## DIRECTIONS FOR THIS TASK
For the data below, give the number of lines in which "потребителско" occurs. Include nothing besides that number.

(Transcribed page contents)
***
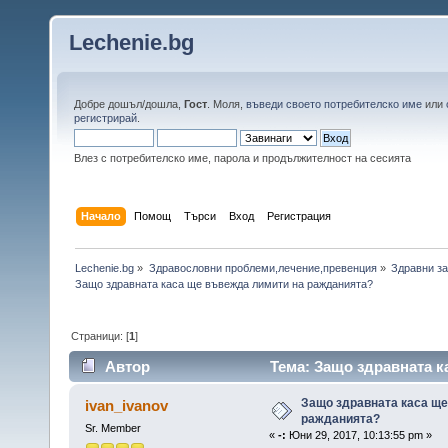
Lechenie.bg
Добре дошъл/дошла,
Гост
. Моля,
въведи своето потребителско име
или
регистрирай
.
Влез с потребителско име, парола и продължителност на сесията
Начало
Помощ
Търси
Вход
Регистрация
Lechenie.bg
»
Здравословни проблеми,лечение,превенция
»
Здравни за
Защо здравната каса ще въвежда лимити на ражданията? 
Страници: [
1
]
Автор
Тема: Защо здравната к
пъти)
Защо здравната каса щ
ivan_ivanov
ражданията?
Sr. Member
«
-:
Юни 29, 2017, 10:13:55 pm »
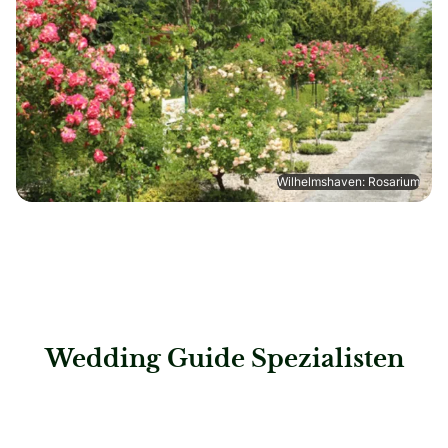
Wilhelmshaven: Rosarium
Wedding Guide Spezialisten
: Steigenberger Hotel Treudelberg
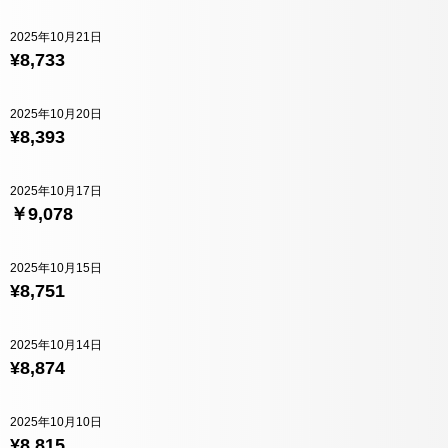
2025年10月21日
¥8,733
2025年10月20日
¥8,393
2025年10月17日
￥9,078
2025年10月15日
¥8,751
2025年10月14日
¥8,874
2025年10月10日
¥8,815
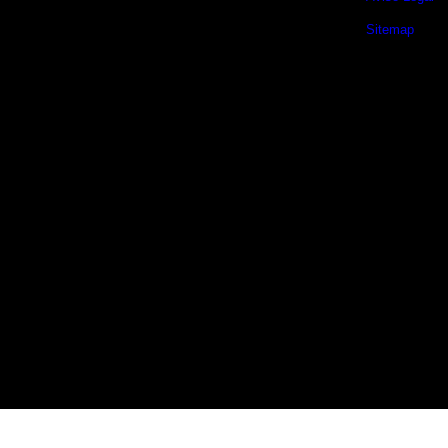
Sitemap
***
## RESULT FOR THIS EXERCISE
2